* _TASK PROMPT_:
From the entries that follow, copy each line containing the word "Webedia".

* _INPUT MATERIAL_:
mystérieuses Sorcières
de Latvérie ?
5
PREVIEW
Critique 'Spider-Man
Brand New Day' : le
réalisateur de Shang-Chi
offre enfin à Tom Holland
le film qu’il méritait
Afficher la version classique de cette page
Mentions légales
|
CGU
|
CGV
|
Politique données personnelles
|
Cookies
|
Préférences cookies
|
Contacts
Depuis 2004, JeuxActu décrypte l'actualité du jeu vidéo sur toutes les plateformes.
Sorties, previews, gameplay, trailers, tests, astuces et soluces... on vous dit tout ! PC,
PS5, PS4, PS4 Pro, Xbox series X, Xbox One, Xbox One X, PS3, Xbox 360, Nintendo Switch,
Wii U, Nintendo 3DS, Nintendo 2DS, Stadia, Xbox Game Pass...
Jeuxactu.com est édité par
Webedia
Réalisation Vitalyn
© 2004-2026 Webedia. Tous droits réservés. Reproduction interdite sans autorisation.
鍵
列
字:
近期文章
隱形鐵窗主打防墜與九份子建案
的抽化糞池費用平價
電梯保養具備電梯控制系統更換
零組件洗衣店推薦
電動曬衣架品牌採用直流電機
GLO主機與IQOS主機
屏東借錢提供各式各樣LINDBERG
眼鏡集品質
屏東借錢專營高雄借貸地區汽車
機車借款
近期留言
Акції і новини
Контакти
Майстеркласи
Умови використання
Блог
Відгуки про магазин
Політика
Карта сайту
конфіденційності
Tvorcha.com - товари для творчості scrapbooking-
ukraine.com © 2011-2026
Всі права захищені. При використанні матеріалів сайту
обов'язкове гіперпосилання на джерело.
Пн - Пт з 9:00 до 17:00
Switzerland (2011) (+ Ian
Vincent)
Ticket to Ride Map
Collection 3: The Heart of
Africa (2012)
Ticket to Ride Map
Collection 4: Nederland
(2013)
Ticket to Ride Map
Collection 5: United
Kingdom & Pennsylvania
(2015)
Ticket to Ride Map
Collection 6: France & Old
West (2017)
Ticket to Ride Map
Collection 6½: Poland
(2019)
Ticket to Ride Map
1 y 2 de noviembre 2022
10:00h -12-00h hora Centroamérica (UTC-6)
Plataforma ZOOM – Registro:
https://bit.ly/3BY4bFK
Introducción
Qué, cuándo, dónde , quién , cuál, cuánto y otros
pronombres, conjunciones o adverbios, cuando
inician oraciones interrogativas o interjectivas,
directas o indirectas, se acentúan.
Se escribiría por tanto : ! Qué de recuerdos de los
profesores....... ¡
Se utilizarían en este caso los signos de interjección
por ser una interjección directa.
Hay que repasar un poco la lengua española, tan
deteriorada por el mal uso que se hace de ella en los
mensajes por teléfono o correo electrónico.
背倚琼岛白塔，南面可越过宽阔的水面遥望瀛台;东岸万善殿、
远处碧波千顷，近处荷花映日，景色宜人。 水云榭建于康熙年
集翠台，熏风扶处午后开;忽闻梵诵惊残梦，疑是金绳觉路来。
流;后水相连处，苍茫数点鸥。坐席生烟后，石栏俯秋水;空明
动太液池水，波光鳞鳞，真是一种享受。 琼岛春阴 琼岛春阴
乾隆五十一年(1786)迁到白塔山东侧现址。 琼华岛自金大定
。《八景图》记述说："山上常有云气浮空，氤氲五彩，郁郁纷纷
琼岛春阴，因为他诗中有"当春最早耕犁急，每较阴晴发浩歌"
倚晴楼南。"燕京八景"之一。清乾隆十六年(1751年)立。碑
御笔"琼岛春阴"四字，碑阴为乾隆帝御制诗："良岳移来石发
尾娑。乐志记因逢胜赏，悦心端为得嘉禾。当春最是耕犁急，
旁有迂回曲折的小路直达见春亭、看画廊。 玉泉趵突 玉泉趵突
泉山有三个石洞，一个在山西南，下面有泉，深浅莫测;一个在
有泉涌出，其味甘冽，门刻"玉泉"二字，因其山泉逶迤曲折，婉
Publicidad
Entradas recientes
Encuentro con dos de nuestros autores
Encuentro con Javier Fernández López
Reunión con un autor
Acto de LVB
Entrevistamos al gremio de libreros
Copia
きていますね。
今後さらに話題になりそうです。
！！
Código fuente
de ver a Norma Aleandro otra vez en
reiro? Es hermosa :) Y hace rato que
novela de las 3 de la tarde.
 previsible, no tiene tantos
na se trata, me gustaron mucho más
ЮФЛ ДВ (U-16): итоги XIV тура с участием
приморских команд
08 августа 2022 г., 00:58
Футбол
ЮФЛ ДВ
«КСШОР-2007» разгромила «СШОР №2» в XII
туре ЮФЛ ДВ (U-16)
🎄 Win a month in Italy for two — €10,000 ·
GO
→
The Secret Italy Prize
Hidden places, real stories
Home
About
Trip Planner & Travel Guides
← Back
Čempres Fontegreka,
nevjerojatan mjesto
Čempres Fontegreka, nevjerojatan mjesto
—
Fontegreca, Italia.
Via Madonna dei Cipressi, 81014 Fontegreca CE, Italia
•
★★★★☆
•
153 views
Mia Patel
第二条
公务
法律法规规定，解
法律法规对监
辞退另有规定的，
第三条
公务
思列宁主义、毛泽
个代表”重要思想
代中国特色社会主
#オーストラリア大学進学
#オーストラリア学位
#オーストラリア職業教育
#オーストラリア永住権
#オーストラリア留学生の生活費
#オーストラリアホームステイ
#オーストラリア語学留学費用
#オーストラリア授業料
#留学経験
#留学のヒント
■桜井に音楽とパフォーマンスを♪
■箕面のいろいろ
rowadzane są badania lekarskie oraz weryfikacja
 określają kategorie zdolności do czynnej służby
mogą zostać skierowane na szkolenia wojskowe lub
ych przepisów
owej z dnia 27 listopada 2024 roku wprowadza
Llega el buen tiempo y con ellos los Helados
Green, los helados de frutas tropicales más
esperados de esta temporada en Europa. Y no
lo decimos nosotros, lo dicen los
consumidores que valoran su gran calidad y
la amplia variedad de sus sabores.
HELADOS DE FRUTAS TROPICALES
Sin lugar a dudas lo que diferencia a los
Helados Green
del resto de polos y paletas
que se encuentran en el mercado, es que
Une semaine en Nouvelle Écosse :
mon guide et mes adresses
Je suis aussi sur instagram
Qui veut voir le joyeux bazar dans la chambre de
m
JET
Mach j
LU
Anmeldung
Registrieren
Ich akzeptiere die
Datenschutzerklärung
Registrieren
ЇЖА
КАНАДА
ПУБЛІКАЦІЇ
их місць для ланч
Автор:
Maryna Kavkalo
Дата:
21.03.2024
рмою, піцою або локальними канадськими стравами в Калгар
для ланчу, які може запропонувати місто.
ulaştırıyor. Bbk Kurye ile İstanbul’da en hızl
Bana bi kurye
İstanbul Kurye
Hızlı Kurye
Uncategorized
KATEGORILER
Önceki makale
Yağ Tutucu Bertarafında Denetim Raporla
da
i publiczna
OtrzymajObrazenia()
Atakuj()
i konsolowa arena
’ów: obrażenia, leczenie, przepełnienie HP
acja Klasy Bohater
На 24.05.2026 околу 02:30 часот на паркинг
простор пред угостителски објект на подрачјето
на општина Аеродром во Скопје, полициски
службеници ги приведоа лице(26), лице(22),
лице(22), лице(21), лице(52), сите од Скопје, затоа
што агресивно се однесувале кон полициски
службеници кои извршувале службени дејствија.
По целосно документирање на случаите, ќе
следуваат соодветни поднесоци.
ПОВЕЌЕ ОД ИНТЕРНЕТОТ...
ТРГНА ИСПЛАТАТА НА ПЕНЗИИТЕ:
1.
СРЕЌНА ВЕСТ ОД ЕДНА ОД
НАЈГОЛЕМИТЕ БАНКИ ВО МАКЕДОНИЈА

* _WRITTEN SOLUTION_:
Webedia
© 2004-2026 Webedia. Tous droits réservés. Reproduction interdite sans autorisation.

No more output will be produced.